Verias is a Queendom that venerates their Goddess which is nice to see because you don't really get many Queendoms in fantasy. However, I didn't really think that the religious connotations of the book added much to the narrative. I also thought that putting a strong emphasis on magic was kind of pointless considering the lack of magic that is actually used throughout the book. Sure, it makes sense for Wren's character as she is a healer, but it didn't add much beyond that aspect.



Characters


The characters in this did hold me back from enjoying it more than I did, sadly. But let's start on a positive note, and that is that I did like Hal's character. He is more or less your typical 'misunderstood bad guy,' but I enjoyed it nonetheless. That's where the good things end, however, as we get to our main character, Wren.


Wren's character development was confusing, to say the least. We start the book out with her being described as overly emotional, self-sacrificing, and reckless. That immediately worried me as I absolutely hate characters who are naive and reckless. However, Wren's character did a complete 180 once she arrived at the manor, and it wasn't really a good development. She was still reckless, but now she was hot-headed as well and it was frustrating to read about her personality going all over the place.

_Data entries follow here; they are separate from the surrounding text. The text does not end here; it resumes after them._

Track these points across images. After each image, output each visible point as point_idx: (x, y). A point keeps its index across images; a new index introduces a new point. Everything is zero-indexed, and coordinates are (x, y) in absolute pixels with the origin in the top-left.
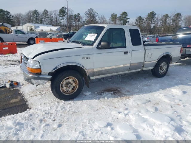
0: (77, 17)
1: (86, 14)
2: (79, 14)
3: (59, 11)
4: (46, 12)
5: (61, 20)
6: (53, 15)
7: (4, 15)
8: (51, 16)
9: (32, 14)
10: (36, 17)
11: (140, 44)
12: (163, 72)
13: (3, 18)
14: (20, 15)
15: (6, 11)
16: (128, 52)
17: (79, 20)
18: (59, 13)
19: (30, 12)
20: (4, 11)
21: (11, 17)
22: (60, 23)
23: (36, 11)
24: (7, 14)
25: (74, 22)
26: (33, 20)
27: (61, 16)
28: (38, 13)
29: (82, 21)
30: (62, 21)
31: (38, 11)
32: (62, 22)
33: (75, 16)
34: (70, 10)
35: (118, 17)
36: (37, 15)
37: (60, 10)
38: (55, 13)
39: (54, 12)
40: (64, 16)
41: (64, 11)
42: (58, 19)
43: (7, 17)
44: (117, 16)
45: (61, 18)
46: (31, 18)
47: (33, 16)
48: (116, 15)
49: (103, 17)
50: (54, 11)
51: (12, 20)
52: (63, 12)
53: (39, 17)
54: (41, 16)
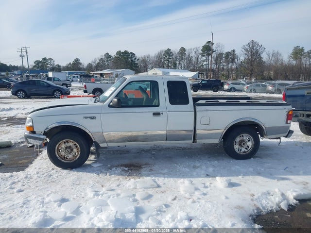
0: (231, 56)
1: (243, 50)
2: (234, 51)
3: (201, 48)
4: (183, 50)
5: (204, 61)
6: (193, 55)
7: (128, 58)
8: (189, 56)
9: (164, 55)
10: (169, 58)
11: (187, 102)
12: (246, 150)
13: (127, 62)
14: (148, 57)
15: (131, 53)
16: (161, 113)
17: (233, 61)
18: (202, 50)
19: (161, 52)
20: (128, 53)
21: (136, 60)
22: (203, 65)
23: (169, 50)
24: (132, 57)
25: (224, 64)
26: (164, 63)
27: (204, 56)
28: (171, 52)
29: (239, 62)
30: (205, 63)
31: (171, 51)
32: (205, 65)
33: (228, 54)
34: (219, 46)
35: (306, 51)
36: (169, 56)
37: (203, 47)
38: (195, 52)
39: (195, 50)
40: (209, 55)
41: (210, 47)
42: (199, 60)
43: (132, 60)
44: (304, 50)
45: (204, 58)
46: (161, 60)
47: (164, 58)
48: (302, 50)
49: (278, 53)
50: (194, 48)
51: (137, 64)
52: (208, 49)
53: (173, 58)
54: (176, 57)
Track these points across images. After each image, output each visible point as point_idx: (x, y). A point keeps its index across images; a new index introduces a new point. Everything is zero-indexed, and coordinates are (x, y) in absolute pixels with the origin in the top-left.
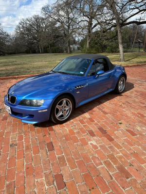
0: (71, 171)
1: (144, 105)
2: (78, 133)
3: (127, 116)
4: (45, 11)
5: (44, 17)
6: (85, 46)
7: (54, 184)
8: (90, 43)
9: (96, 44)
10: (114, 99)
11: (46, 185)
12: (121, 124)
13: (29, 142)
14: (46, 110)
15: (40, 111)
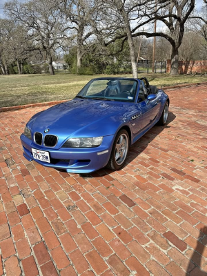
0: (178, 225)
1: (201, 137)
2: (150, 178)
3: (192, 151)
4: (10, 10)
5: (9, 19)
6: (74, 64)
7: (171, 246)
8: (81, 60)
9: (91, 61)
10: (162, 132)
11: (161, 249)
12: (192, 161)
13: (93, 199)
14: (107, 151)
15: (99, 154)
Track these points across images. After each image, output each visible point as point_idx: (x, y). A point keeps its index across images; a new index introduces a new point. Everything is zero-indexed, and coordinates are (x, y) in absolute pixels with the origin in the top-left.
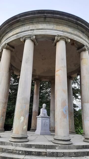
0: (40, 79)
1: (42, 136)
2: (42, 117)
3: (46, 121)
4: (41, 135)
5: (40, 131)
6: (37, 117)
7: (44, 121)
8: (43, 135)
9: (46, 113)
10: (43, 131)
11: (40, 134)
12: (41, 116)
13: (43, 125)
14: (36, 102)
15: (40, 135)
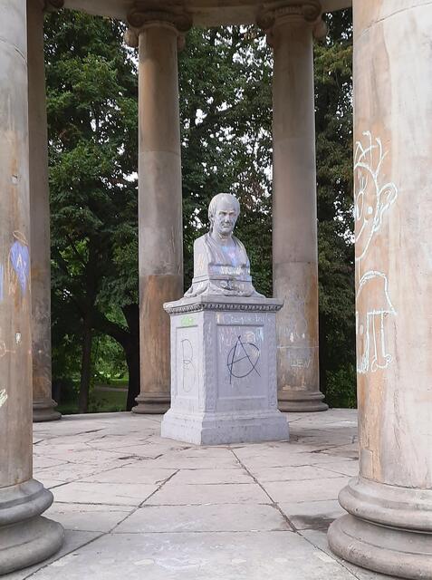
0: (178, 9)
1: (222, 457)
2: (207, 307)
3: (249, 335)
4: (211, 443)
5: (199, 416)
6: (168, 306)
7: (226, 339)
8: (227, 443)
9: (239, 271)
10: (223, 416)
11: (198, 441)
12: (198, 300)
13: (224, 368)
14: (161, 207)
15: (201, 452)
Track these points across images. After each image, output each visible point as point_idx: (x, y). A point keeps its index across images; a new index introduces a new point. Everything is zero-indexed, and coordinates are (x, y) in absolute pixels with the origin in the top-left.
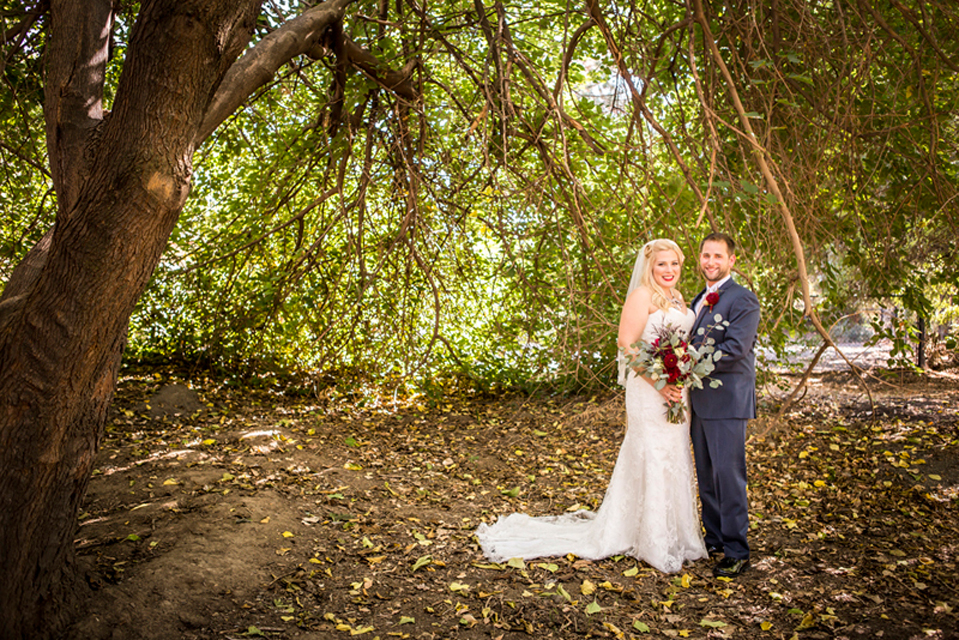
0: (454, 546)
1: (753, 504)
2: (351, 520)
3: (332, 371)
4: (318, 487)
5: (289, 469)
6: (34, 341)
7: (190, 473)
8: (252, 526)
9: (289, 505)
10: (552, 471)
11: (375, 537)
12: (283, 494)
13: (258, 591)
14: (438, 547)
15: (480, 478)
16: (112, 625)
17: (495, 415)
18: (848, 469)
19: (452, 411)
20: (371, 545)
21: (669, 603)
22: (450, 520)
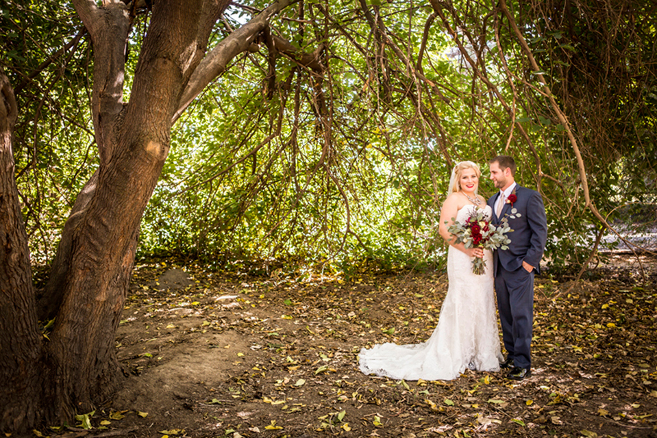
0: (345, 361)
1: (556, 338)
2: (282, 348)
3: (282, 259)
4: (263, 329)
5: (246, 319)
6: (91, 234)
7: (183, 321)
8: (219, 350)
9: (243, 339)
10: (422, 319)
11: (295, 357)
12: (240, 333)
13: (220, 383)
14: (334, 362)
15: (371, 323)
16: (136, 395)
17: (391, 284)
18: (636, 315)
19: (362, 283)
20: (292, 361)
21: (472, 391)
22: (345, 348)
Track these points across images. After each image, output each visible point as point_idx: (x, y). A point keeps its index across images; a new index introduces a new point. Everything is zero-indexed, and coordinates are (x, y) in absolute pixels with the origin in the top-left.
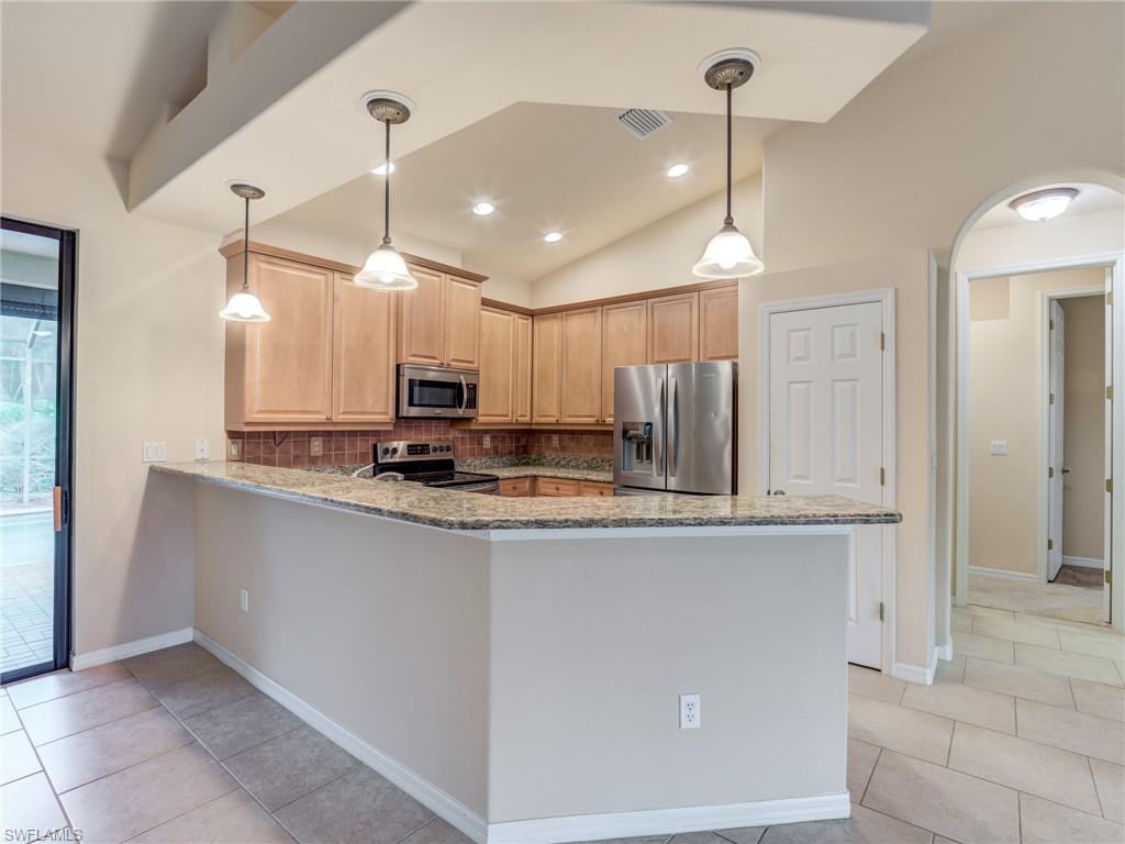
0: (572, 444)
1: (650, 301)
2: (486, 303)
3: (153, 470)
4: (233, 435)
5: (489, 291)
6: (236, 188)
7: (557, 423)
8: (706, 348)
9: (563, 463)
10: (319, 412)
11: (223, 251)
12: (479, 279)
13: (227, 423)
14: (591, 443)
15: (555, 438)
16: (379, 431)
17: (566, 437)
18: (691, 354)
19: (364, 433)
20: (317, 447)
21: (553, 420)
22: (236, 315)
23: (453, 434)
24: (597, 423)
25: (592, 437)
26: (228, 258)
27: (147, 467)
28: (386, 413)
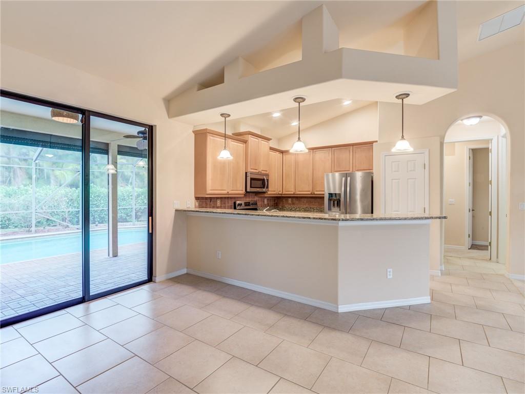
0: (297, 202)
1: (333, 149)
2: (271, 149)
3: (176, 210)
4: (197, 198)
5: (272, 144)
6: (222, 115)
7: (294, 194)
8: (355, 166)
9: (293, 209)
10: (225, 190)
11: (193, 132)
12: (268, 139)
13: (195, 194)
14: (305, 202)
15: (290, 200)
16: (235, 197)
17: (294, 199)
18: (350, 169)
19: (231, 198)
20: (219, 202)
21: (292, 193)
22: (223, 158)
23: (256, 198)
24: (311, 194)
25: (306, 199)
26: (195, 134)
27: (175, 209)
28: (242, 190)
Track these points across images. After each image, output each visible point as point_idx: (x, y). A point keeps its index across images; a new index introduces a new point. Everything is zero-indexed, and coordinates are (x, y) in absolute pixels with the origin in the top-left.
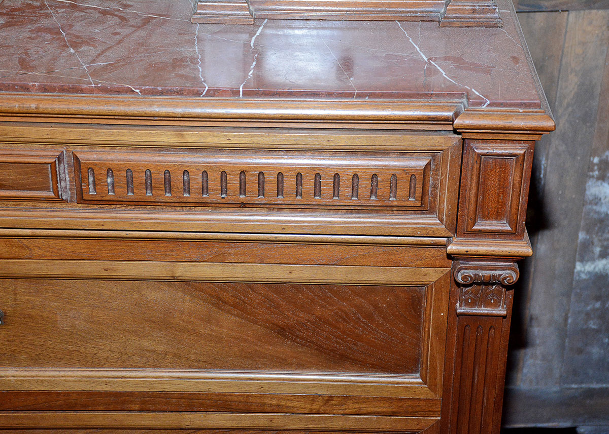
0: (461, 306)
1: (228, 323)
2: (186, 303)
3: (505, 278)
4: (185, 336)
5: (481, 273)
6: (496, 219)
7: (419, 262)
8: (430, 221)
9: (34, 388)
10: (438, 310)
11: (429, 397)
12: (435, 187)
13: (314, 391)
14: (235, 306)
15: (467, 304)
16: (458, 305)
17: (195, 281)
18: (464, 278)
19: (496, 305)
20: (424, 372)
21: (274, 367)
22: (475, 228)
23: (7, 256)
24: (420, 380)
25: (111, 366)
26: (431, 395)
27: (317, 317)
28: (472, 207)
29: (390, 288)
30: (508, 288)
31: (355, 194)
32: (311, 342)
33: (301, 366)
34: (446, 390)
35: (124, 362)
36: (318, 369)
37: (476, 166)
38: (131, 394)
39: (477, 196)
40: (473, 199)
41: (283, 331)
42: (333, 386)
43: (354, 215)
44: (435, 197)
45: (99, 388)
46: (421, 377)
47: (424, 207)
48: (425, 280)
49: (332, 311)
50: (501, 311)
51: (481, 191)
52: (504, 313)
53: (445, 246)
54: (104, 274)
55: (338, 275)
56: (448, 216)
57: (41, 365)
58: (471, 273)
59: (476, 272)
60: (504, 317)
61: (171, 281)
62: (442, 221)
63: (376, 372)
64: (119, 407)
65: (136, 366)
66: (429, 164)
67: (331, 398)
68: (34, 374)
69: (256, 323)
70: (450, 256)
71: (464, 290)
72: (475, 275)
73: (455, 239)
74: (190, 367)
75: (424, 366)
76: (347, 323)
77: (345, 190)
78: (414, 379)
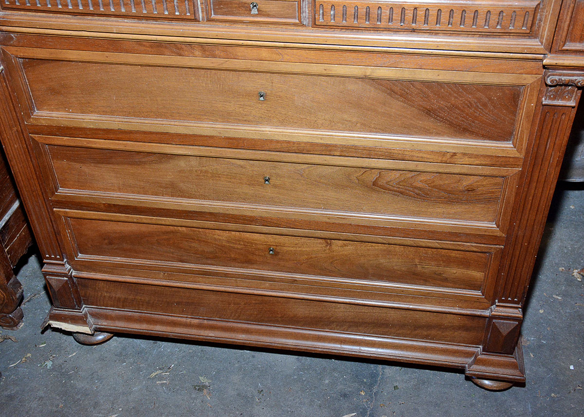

This was not singular to Wren as well seeing as Una and Queen Isabel's personalities also changed incredibly quickly. Una is a soldier who has been following the Queen's order's her entire life, so I'd imagine it would have been way harder for her to not follow orders than what was depicted in the book. Queen Isabel as well has been neglecting Wren her entire life and has certain motivations that all but disappeared by the end of the book. I get that this is a standalone, but I would have liked for the characters to be more fleshed out so that their personalities weren't all wishy-washy.


Back to Wren, her decisions also made no sense (probably due to her recklessness). In order to stay home and not be shipped off due to a mistake she made, she runs away in the hopes that by helping Lord Lowry, she will be reinstated. It also slipped her mind that she told her Queen exactly where she was going but didn't think that they would go after her so quickly after deserting. There was a severe lack of thinking on her part on multiple occasions and it didn't make it easy for me to sympathize with her and her situation.


Moving on to character relationships, you know based on the synopsis alone that there was going to be something between Wren and Hal. I would have been fine with this relationship if Wren's character was better written and if their dynamic was less bumpy. What made their relationship a bit worse for me was that Wren's entire reason for abandoning her home was so that she could find a way to stay with Una, her best friend, and love. It bothered me that Wren and Una's love was thrown aside so easily for someone Wren just met not so long ago.



Concluding Thoughts


I thought that this would have been better if it was a historic gothic novel without any fantasy elements. There were a lot of intriguing plot lines that centered around the house and its mystery. The fantasy elements held back that story though, which is tragic considering how much I love fantasy. That is why I said that I partly liked this book as I liked the mystery but not the fantasy.

As I said before, the story also suffered from confusing character development which brought my rating down.


I don't really know who to recommend this for, but if the idea of a gothic with fantasy elements piques your interest, try this out for yourself.